→ CONSEGNA
Trascrivi senza alcuna modifica il passo del brano sul Centrafrica che va da "Un corso di" giù fino a "tutti gli uomini.", entrambi compresi.
━━━ BRANO FORNITO
La situazione rimane particolarmente grave per molti bambini nel Paese: 139 su 1000 muoiono prima di aver compiuto 5 anni e 880 donne su 100mila muoiono per cause correlate alla gravidanza. Più di 1,2 milioni di persone stanno affrontando livelli d’insicurezza alimentare e si stima che 39mila bambini sotto i 5 anni soffriranno di malnutrizione grave. Si contano più di 450mila sfollati all’interno del Paese. A questi, si aggiungono più di 463.500 centrafricani che hanno chiesto rifugio nei paesi vicini.
Così prima del viaggio della Enoc si sono avviati alcuni interventi urgenti per consentire un dignitoso funzionamento dell’Ospedale di Bangui e la continuità delle cure: acquisto di un generatore e di un trasformatore di corrente, attivazione della rete fognaria, rinnovamento della lavanderia, ristrutturazione dell’aula biblioteca dell’Ateneo per formazione a distanza. Quindi si è proceduto all’assunzione di 16 medici generici, che non guadagnano poco più 100 dollari come altri, ma 400 dollari al mese.
Un corso di studio e approfondimento sull’allattamento e la nutrizione infantile nelle emergenze umanitarie ha consentito alla presidente Enoc di fare il punto sulla «pace del Papa», sebbene lui sia convinto di non aver fatto nulla di particolare per favorirla, che sia stato il lavoro dei cristiani e dei musulmani di lì a metterla in piedi. Sarà, di certo il mondo conosce il Centrafrica per via del suo viaggio, ma la conoscenza non basta. Così l’iniziativa della Santa Sede sembra spiegare cosa significhi nel concreto lo sviluppo «umano integrale», cioè lo sviluppo di tutto l’uomo e di tutti gli uomini.
━━━━━━
━━━ RECORD FORNITI
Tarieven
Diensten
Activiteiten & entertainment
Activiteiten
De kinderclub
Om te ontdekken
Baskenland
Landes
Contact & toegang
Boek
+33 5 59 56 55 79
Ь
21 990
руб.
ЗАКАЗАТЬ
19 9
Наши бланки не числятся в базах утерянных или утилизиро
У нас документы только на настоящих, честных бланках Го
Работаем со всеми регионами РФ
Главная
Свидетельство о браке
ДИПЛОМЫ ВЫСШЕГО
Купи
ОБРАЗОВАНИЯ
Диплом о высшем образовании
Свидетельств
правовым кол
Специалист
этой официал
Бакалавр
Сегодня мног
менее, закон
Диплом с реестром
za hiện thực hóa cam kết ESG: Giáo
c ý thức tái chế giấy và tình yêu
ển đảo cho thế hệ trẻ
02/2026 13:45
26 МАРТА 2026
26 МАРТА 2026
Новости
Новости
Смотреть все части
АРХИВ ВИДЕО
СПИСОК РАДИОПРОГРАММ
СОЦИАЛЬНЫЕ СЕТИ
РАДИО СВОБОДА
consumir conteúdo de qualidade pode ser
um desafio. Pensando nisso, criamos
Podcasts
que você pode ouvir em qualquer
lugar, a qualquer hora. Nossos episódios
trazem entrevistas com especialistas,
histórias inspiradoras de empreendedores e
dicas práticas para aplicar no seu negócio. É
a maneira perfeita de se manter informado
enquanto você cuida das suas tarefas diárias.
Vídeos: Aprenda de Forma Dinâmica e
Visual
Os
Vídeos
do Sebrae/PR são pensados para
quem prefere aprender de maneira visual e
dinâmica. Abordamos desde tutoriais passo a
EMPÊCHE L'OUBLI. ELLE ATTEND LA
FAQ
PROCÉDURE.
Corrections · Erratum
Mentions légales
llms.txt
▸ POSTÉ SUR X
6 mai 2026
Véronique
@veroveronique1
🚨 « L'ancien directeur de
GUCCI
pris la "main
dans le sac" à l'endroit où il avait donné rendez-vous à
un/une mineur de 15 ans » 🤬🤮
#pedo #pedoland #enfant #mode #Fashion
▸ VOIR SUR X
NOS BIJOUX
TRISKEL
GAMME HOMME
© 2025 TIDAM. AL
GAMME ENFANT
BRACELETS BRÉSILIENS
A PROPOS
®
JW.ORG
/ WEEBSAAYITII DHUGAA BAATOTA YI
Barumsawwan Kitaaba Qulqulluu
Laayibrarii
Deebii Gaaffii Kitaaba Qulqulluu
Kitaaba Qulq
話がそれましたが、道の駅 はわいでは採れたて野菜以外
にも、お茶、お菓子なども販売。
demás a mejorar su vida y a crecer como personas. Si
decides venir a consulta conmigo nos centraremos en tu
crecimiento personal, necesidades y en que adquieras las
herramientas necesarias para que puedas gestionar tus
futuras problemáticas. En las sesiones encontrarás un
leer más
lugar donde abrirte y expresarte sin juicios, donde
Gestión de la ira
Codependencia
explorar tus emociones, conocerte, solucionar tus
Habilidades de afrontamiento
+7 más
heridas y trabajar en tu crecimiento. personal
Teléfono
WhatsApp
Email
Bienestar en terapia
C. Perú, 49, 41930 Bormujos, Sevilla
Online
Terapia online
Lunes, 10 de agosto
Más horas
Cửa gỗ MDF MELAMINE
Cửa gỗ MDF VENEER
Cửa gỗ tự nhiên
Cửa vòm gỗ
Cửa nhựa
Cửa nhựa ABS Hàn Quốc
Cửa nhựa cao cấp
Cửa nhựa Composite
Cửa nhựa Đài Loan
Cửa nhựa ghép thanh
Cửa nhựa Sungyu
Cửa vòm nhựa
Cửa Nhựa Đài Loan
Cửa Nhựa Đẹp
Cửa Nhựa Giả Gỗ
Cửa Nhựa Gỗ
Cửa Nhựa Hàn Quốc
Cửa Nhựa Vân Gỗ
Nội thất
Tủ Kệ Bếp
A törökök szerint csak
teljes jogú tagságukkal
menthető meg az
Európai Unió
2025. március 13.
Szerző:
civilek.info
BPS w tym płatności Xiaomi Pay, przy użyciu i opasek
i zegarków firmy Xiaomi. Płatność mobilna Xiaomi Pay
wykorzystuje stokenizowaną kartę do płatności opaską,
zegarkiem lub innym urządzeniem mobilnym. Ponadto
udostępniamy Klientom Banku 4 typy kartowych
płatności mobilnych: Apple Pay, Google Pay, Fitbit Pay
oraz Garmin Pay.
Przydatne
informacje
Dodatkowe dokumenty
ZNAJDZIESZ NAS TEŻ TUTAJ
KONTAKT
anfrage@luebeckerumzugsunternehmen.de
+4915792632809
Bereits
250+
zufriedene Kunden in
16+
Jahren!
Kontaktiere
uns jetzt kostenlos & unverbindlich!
━━━━━━
→ SOLUZIONE SCRITTA
Un corso di studio e approfondimento sull’allattamento e la nutrizione infantile nelle emergenze umanitarie ha consentito alla presidente Enoc di fare il punto sulla «pace del Papa», sebbene lui sia convinto di non aver fatto nulla di particolare per favorirla, che sia stato il lavoro dei cristiani e dei musulmani di lì a metterla in piedi. Sarà, di certo il mondo conosce il Centrafrica per via del suo viaggio, ma la conoscenza non basta. Così l’iniziativa della Santa Sede sembra spiegare cosa significhi nel concreto lo sviluppo «umano integrale», cioè lo sviluppo di tutto l’uomo e di tutti gli uomini.